- _Reading passage_:
────────────────────────────────────────
4. Proof of residence
Federal law requires lenders to gather information on your residence, as well as proof of that residence. If your driver’s license is current or the address you provided on the credit application matches the address on your credit report, this may be sufficient for most lenders.
If you’ve recently moved, you may need to provide further documentation. You might be able to use a piece of personalized mail you have received within the last month such as:
- Utility bill
- Mortgage statement
- Lease agreement
- Credit card or bank statement
- Property tax bill
- Medicaid or Medicare benefit statement
- Homeowners or renters insurance policy
A physical address is required, so you can’t use a post office box as proof of residence. The only exception is for Army Post Office boxes (APO) or Fleet Post Office (FPO). You may also use the address of a next of kin.
5. Vehicle information
If you’re financing through a dealership, the dealer will provide all the vehicle information to the lender. If you are working with a lender directly or buying a car from a private party, you will need to obtain or complete a bill of sale, purchase agreement or buyer’s order, which should include:
- Purchase price
- Vehicle identification number (VIN)
────────────────────────────────────────
- _Work order A_:
Answer these questions from the passage on proof of residence and vehicle information.
(i) What does federal law require lenders to gather?
(ii) Which post office boxes are allowed as an exception?
(iii) When financing through a dealership, who provides the vehicle information to the lender?
- _Work order B_:
List every kind of personalized mail that the passage on proof of residence and vehicle information names as usable proof after a recent move.
────────────────────────────────────────
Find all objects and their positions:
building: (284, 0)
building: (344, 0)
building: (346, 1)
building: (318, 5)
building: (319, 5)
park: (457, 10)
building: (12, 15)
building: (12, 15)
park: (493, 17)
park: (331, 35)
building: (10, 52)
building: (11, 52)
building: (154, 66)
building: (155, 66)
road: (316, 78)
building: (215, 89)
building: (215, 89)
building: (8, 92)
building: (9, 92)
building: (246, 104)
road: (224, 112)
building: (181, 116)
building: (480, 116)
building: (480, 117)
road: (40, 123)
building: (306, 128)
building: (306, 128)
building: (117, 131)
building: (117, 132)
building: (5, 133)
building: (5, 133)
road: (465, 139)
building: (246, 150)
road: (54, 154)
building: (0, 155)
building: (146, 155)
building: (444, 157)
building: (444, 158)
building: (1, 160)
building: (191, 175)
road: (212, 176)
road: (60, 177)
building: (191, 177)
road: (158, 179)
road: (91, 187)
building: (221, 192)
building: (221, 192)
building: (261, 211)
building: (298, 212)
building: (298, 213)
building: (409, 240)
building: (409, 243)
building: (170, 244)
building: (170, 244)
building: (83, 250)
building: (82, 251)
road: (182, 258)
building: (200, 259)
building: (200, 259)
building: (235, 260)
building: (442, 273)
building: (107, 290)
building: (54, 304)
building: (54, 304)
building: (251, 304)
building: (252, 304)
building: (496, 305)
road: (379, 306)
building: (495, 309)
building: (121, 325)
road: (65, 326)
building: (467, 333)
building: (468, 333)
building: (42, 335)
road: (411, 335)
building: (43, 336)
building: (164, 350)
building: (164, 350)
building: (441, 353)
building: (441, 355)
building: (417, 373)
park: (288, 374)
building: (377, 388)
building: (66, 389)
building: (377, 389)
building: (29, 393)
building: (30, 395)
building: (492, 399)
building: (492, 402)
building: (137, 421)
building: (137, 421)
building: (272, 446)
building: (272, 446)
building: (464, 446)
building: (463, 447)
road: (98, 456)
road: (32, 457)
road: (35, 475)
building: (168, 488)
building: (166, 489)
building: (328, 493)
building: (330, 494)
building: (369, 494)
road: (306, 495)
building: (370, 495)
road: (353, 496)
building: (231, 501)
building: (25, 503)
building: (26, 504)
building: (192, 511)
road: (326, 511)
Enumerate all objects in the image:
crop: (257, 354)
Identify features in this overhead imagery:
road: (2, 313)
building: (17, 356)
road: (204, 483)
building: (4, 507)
────────────────────────────────────────
- _Final answer A_:
(i) Information on your residence and proof of that residence.
(ii) Army Post Office (APO) boxes and Fleet Post Office (FPO) boxes.
(iii) The dealer.

- _Final answer B_:
- Utility bill
- Mortgage statement
- Lease agreement
- Credit card or bank statement
- Property tax bill
- Medicaid or Medicare benefit statement
- Homeowners or renters insurance policy